Monday, February 15, 2016

I Resemble My Father And So I Hate The Mirror - The One On The Wall And The One Inside My Soul....Avantika says...


Every little boy grows up admiring his father, dreaming to be a man like him. The greatest nightmare of my entire childhood was a dark silhouette of the man whom my mother married. I irked with disgust when people told me how I resembled my father as a child and will soon claim his shoes. ‘I would never step into his shoes’ I was determined. But the day I saw my reflection in the terrified eyes of my 5 year old son, I was shaken with fear. I had evoked the inner devil and evolved into the man I hated all through, the man I would never forgive, my father.
My son, burying his face into the pillow, making every possible effort to avoid eye contact with me, was just a splitting image of myself as a child.

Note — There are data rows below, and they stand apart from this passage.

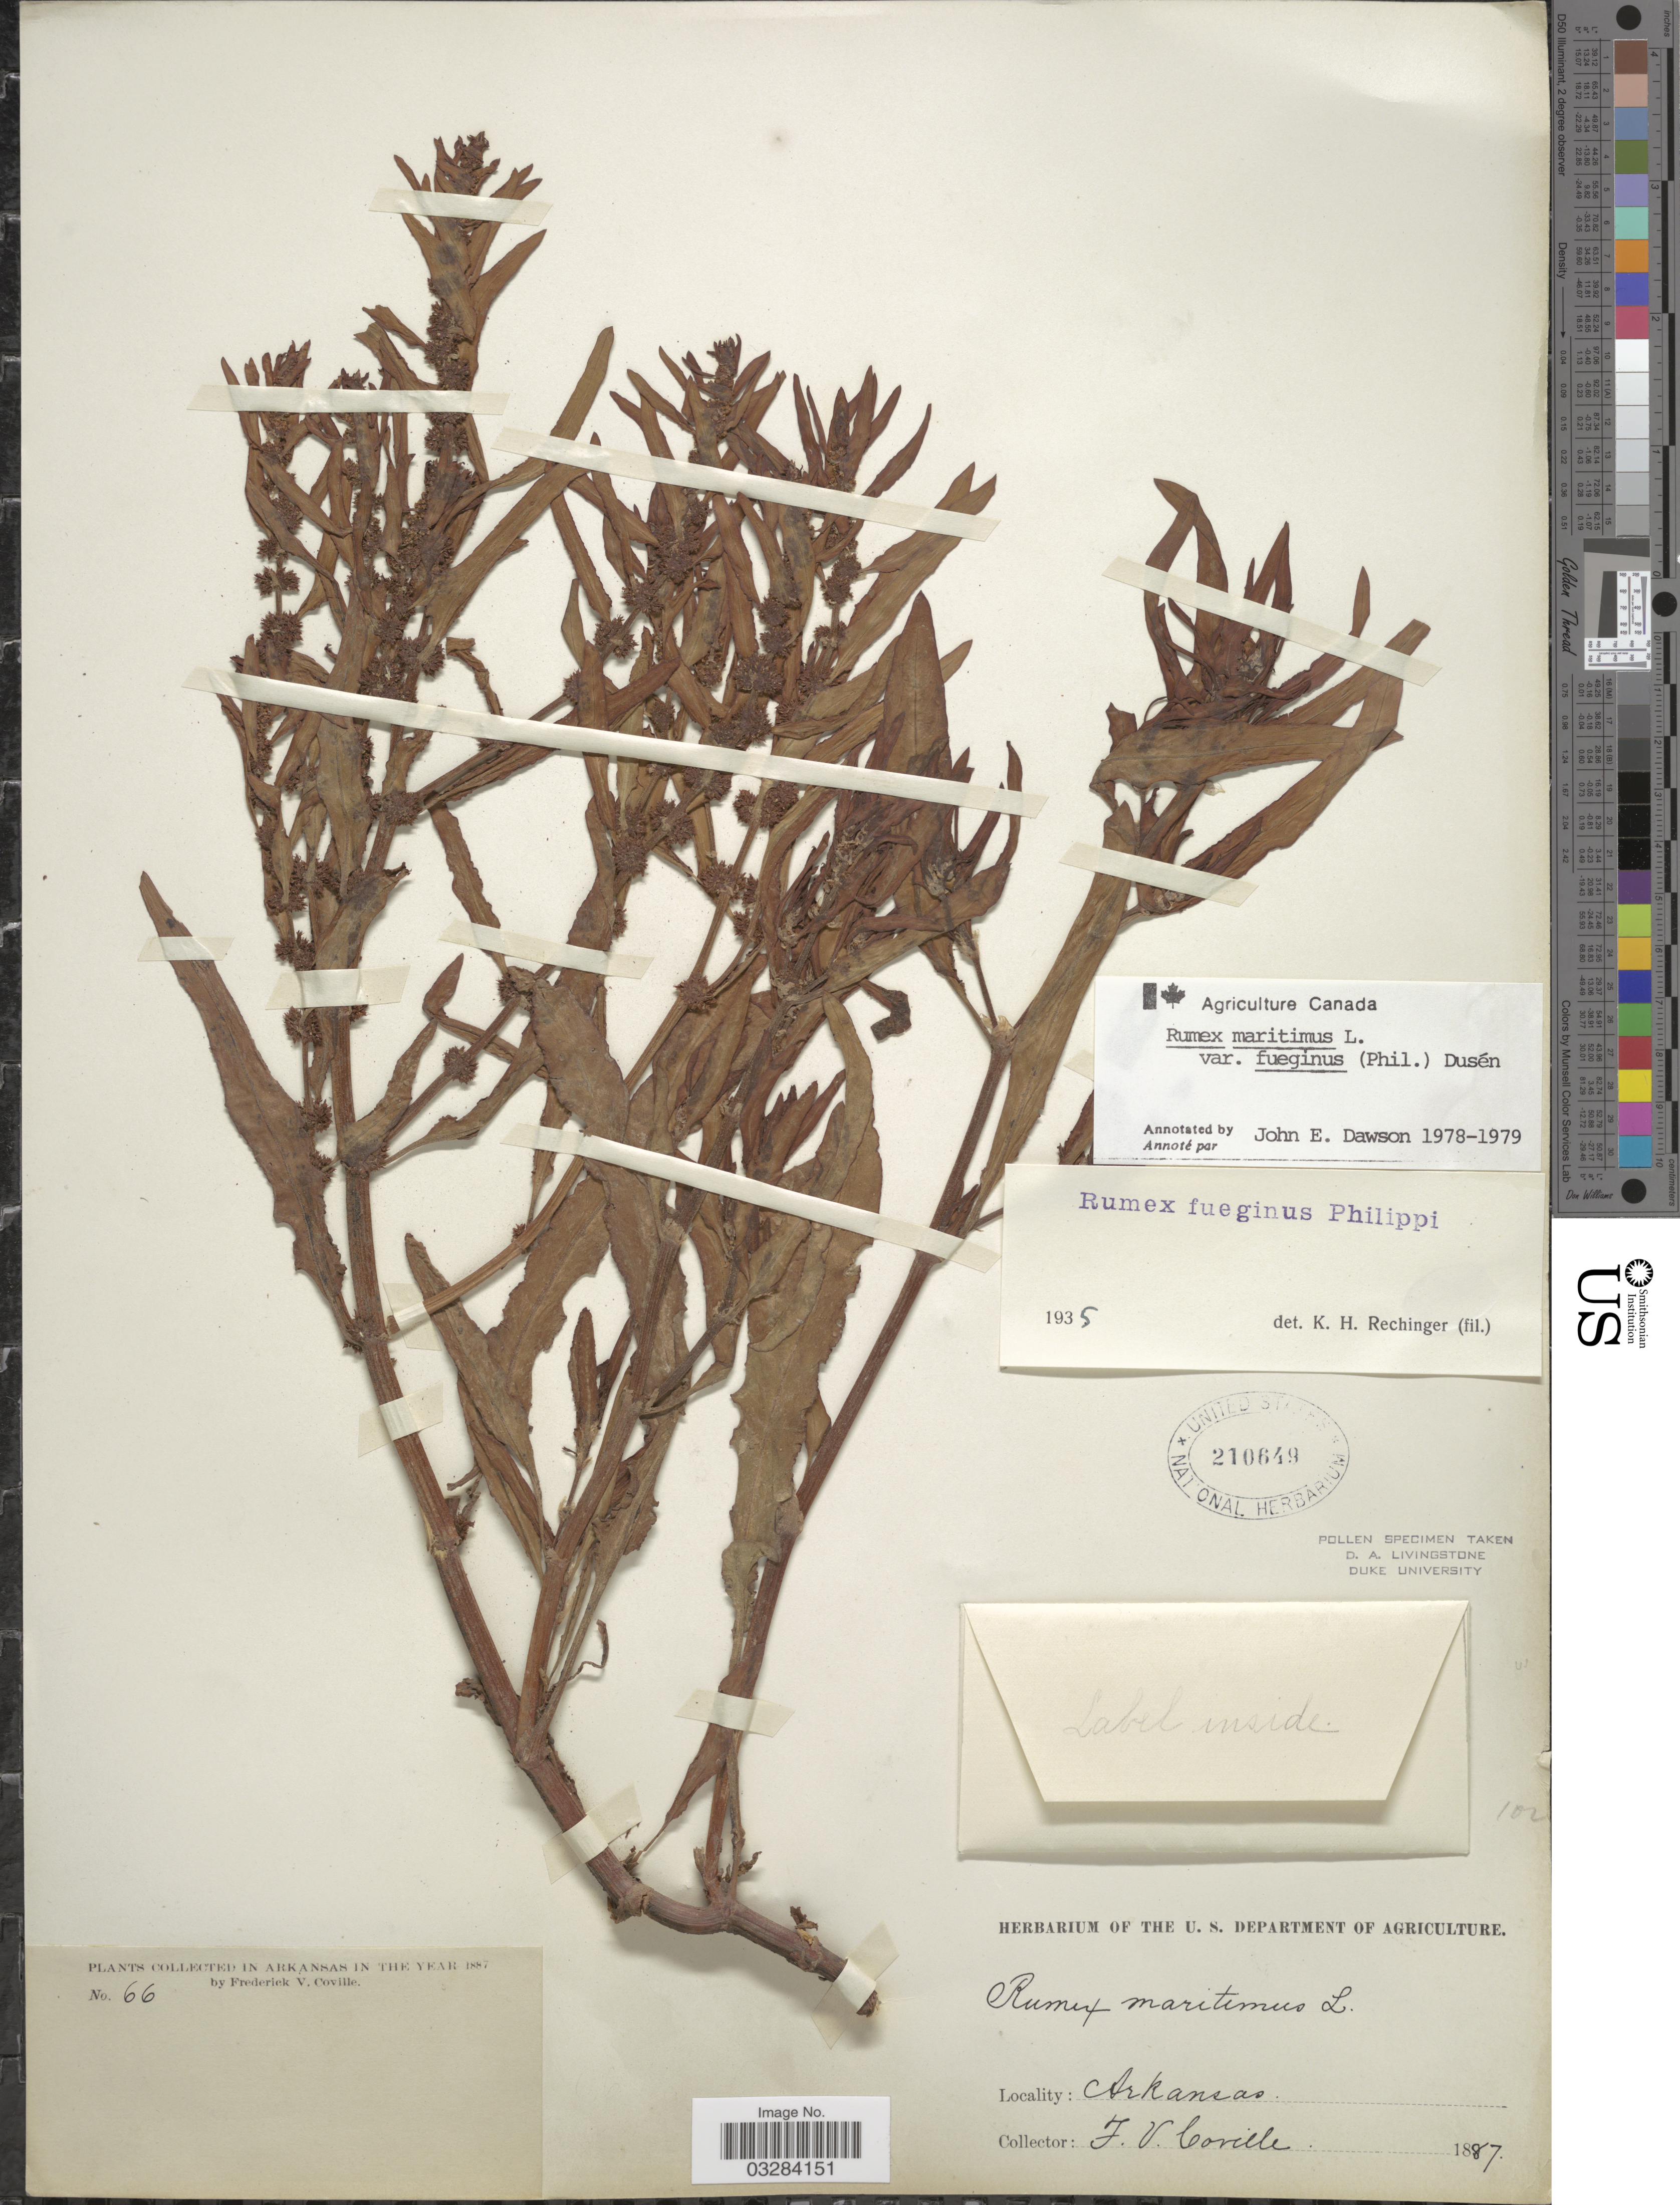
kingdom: Plantae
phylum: Tracheophyta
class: Magnoliopsida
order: Caryophyllales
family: Polygonaceae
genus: Rumex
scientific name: Rumex maritimus var. fueginus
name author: (Phil.) Dusén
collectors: F. V. Coville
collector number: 66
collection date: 1887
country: United States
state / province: Arkansas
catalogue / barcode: US 210649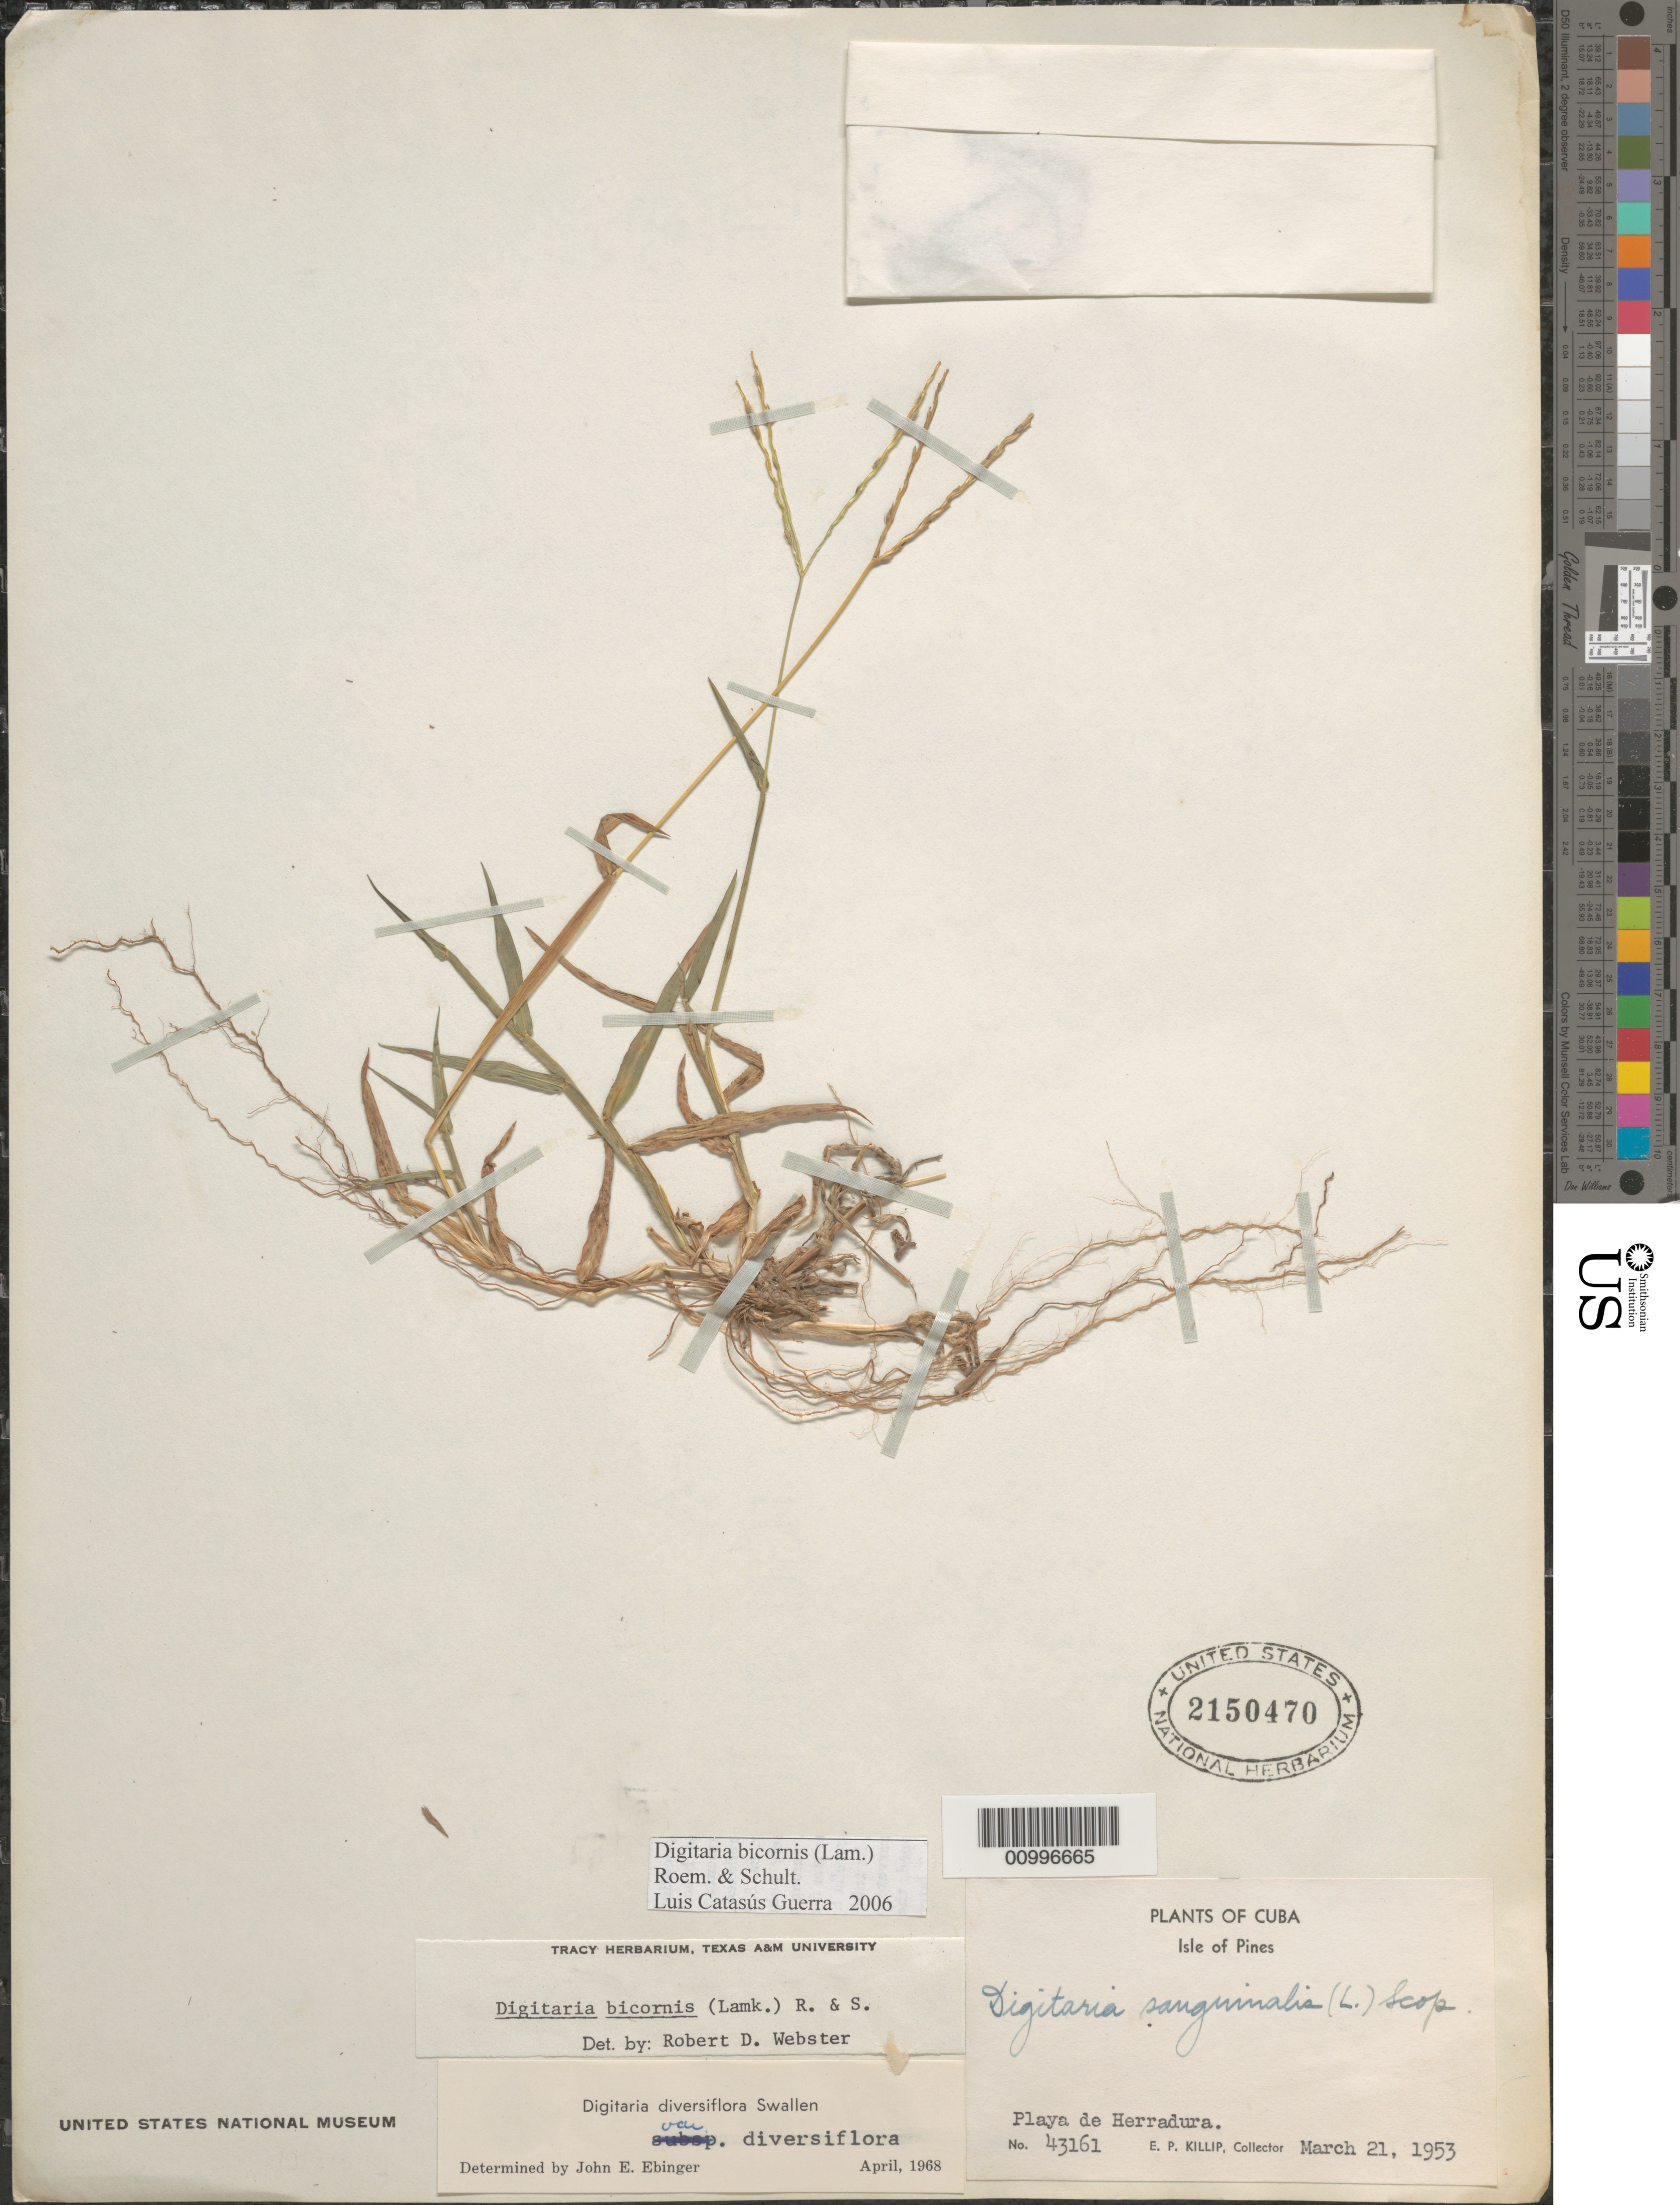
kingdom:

My childhood completes with the horrifying memories of my father rampantly torturing my mother. He was never a man of the best temperament to begin with. Things worsened when he lost his job. Maa spent her mornings working as a cashier in a local bank, and the evening playing the punch bag to her husband, absorbing his unreasonable blows of insecurity, inferiority, suspicion, and all other forces that fuse together in human nature and transform a man into a devil of the worst form. The bruises have faded away from Maa’s nape, waist, and back, but are imprinted on my mind for life. The sight of my father hurling heavy kicks my mother’s abdomen and her screeches, her tormented face, her rushing tears, the pain which stemmed partially from the unbearable physical torture inflicted on her, and majorly from the fear of losing the child inside, still haunt me, they have been chasing me throughout my life. There have been countless nights, I shuddered out of my sleep, fearing, perhaps he has started with his ruinous dance of destruction again. When that man, a dirty part of whose body led to my existence, would place pieces of burning charcoals on Maa’s hand for missing on the perfect amount of salt in his daal, I would stand cold like a statue made up of stone to witness his orgy, weak with powerlessness, full with envy for that brother (or sister) who escaped facing this unspeakable sight, who breathed last inside my mother womb, without having to see the light of the day. Why was I not him, or her? Why was I chosen by God to bystand this heinosity? As a grown man I have loathed my impotency more than any other evil on this planet. If only I could protect my mother from that man, I wish so bad. I could never comprehend why my mother cried her heart out the day my father died, I’d like to believe they were tears of joy, but they were not. She was mourning that man’s death while I was breathing the air of assurance. Assurance that this woman will never face that man again. He is gone for good. He will never come back.
But I was delusional. He had left his soul in me. The evil spirit grew dormantly in some inconspicuous corner of my existence and woke up today to dominate my whole personality with all its power. Henna didn’t do anything wrong. She is by far the best wife any man can ever ask for. All she did was to stay back in office for 3 hours, and I am in complete cognizance of the tight deadline she has to meet. She had to work on this project with Roshan, I know that their equation is nothing but professional. But there is a part of me which was bloated with envy. Envy, because Roshan is better looking, more qualified, or more successful? No, this envy, that worked me up to raise my hand on Henna today, defies every possible explanation I can imagine to rest my case. I have become, whom I have hated the most every waking second. My mother has lived a peaceful life since the past 12 years, assured that she will never have to see that beast again. She remains oblivious to a truth which gradually surfaced and proved me to be nothing but an ugly remanence of him. But it was just a momentary outburst. I am not the person Sonu bumped into today. My mother treats Henna as a daughter she bore out of her own womb. I can’t gaze what her reaction might be on learning that the haplessness she had put up with for 15 long years has now been passed on to her daughter-in-law as inheritance. Will they ever forgive me? My mother, Henna, or Sonu? Even if they do, will I ever be able to forgive myself?